Paraphrasing Yogi Berra:

    “It ain’t committed until it’s committed.”

If you’re wondering why it’s worth remembering this odd comment – it addresses the (commonly asked) question:

    “does the redo log contain uncommitted data as well as committed data?”

The answer is: yes.

When a session is creating redo change vectors it doesn’t know whether it is going to commit or rollback. But a session has to be able to store an arbitrarily large list of change vectors somewhere, and that list has to appear in the redo log (ideally “instantly”) if the session commits – so Oracle avoids delays on commit by putting the change vectors into the redo log as they are created***.

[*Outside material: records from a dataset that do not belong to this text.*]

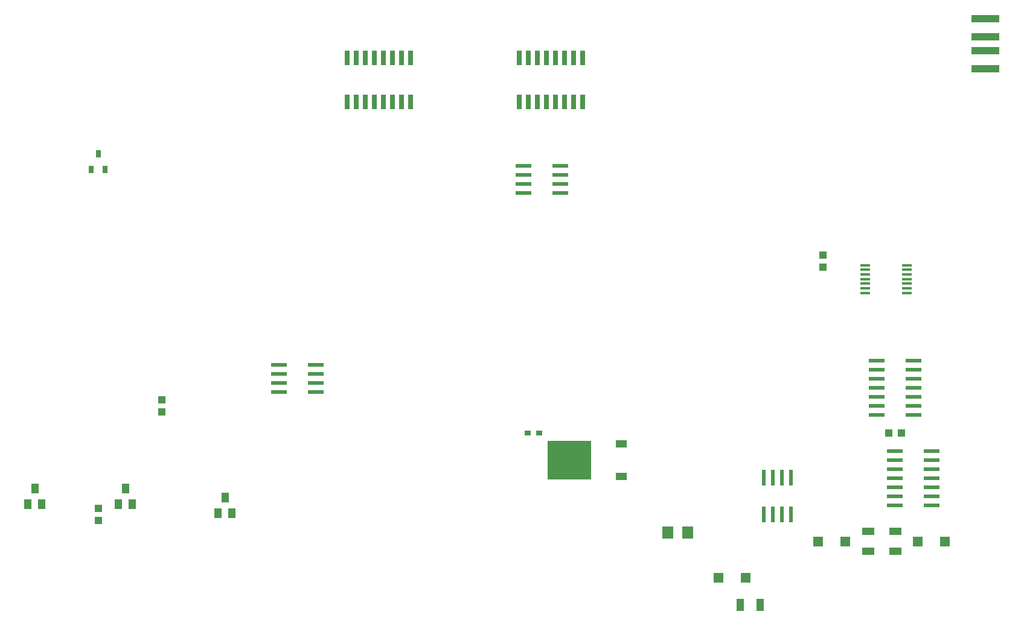
<source format=gbr>
G04 EAGLE Gerber RS-274X export*
G75*
%MOMM*%
%FSLAX34Y34*%
%LPD*%
%INSolderpaste Bottom*%
%IPPOS*%
%AMOC8*
5,1,8,0,0,1.08239X$1,22.5*%
G01*
%ADD10R,1.000000X1.100000*%
%ADD11R,2.200000X0.600000*%
%ADD12R,1.450000X0.450000*%
%ADD13R,1.800000X1.000000*%
%ADD14R,1.000000X1.800000*%
%ADD15R,1.400000X1.400000*%
%ADD16R,0.660400X2.032000*%
%ADD17R,0.700000X1.000000*%
%ADD18R,6.200000X5.400000*%
%ADD19R,1.600000X1.000000*%
%ADD20R,0.850000X0.700000*%
%ADD21R,1.600000X1.803000*%
%ADD22R,1.000000X1.400000*%
%ADD23R,4.000000X1.120000*%
%ADD24R,0.600000X2.200000*%


D10*
X1490100Y342900D03*
X1507100Y342900D03*
D11*
X977300Y692150D03*
X1029300Y692150D03*
X977300Y679450D03*
X977300Y704850D03*
X977300Y717550D03*
X1029300Y679450D03*
X1029300Y704850D03*
X1029300Y717550D03*
D12*
X1456650Y539300D03*
X1456650Y545800D03*
X1456650Y552300D03*
X1456650Y558800D03*
X1456650Y565300D03*
X1456650Y571800D03*
X1456650Y578300D03*
X1515150Y578300D03*
X1515150Y571800D03*
X1515150Y565300D03*
X1515150Y558800D03*
X1515150Y552300D03*
X1515150Y545800D03*
X1515150Y539300D03*
D13*
X1460500Y204500D03*
X1460500Y176500D03*
D14*
X1281400Y101600D03*
X1309400Y101600D03*
D15*
X1428700Y190500D03*
X1390700Y190500D03*
X1289000Y139700D03*
X1251000Y139700D03*
D13*
X1498600Y204500D03*
X1498600Y176500D03*
D15*
X1530400Y190500D03*
X1568400Y190500D03*
D10*
X1397000Y592700D03*
X1397000Y575700D03*
D16*
X1060450Y807466D03*
X1060450Y868934D03*
X1047750Y807466D03*
X1035050Y807466D03*
X1047750Y868934D03*
X1035050Y868934D03*
X1022350Y807466D03*
X1022350Y868934D03*
X1009650Y807466D03*
X1009650Y868934D03*
X996950Y807466D03*
X984250Y807466D03*
X996950Y868934D03*
X984250Y868934D03*
X971550Y807466D03*
X971550Y868934D03*
X819150Y807466D03*
X819150Y868934D03*
X806450Y807466D03*
X793750Y807466D03*
X806450Y868934D03*
X793750Y868934D03*
X781050Y807466D03*
X781050Y868934D03*
X768350Y807466D03*
X768350Y868934D03*
X755650Y807466D03*
X742950Y807466D03*
X755650Y868934D03*
X742950Y868934D03*
X730250Y807466D03*
X730250Y868934D03*
D11*
X1524600Y431800D03*
X1472600Y431800D03*
X1524600Y444500D03*
X1524600Y419100D03*
X1524600Y406400D03*
X1472600Y444500D03*
X1472600Y419100D03*
X1472600Y406400D03*
X1524600Y381000D03*
X1472600Y381000D03*
X1524600Y393700D03*
X1524600Y368300D03*
X1472600Y393700D03*
X1472600Y368300D03*
D17*
X381000Y734900D03*
X371500Y712900D03*
X390500Y712900D03*
D10*
X469900Y389500D03*
X469900Y372500D03*
X381000Y237100D03*
X381000Y220100D03*
D18*
X1041800Y304800D03*
D19*
X1114800Y327600D03*
X1114800Y282000D03*
D20*
X999600Y342900D03*
X983600Y342900D03*
D21*
X1208020Y203200D03*
X1179580Y203200D03*
D11*
X1498000Y254000D03*
X1550000Y254000D03*
X1498000Y241300D03*
X1498000Y266700D03*
X1498000Y279400D03*
X1550000Y241300D03*
X1550000Y266700D03*
X1550000Y279400D03*
X1498000Y304800D03*
X1550000Y304800D03*
X1498000Y292100D03*
X1498000Y317500D03*
X1550000Y292100D03*
X1550000Y317500D03*
X634400Y412750D03*
X686400Y412750D03*
X634400Y400050D03*
X634400Y425450D03*
X634400Y438150D03*
X686400Y400050D03*
X686400Y425450D03*
X686400Y438150D03*
D22*
X292100Y265000D03*
X282600Y243000D03*
X301600Y243000D03*
X419100Y265000D03*
X409600Y243000D03*
X428600Y243000D03*
X558800Y252300D03*
X549300Y230300D03*
X568300Y230300D03*
D23*
X1625300Y899000D03*
X1625300Y879000D03*
X1625300Y924000D03*
X1625300Y854000D03*
D24*
X1339850Y228000D03*
X1339850Y280000D03*
X1352550Y228000D03*
X1327150Y228000D03*
X1314450Y228000D03*
X1352550Y280000D03*
X1327150Y280000D03*
X1314450Y280000D03*
M02*

</source>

If you view the question from the opposite extreme, the recovery mechanism has to be able to deal with uncommitted data anyway because there are, after all, several scenarios where data that definitely was committed cannot be recovered; for example, recovery until end of log file 9998 because log file 9999 was destroyed and simply doesn’t exist – how can the code handle transactions that were not committed until part way through file 9999 if it only knows how to handle committed transactions ?)

*** Not strictly true from 10g onwards where Oracle introduced a delaying effect aimed at reducing competition for the redo allocation and redo copy latches for “small” transactions.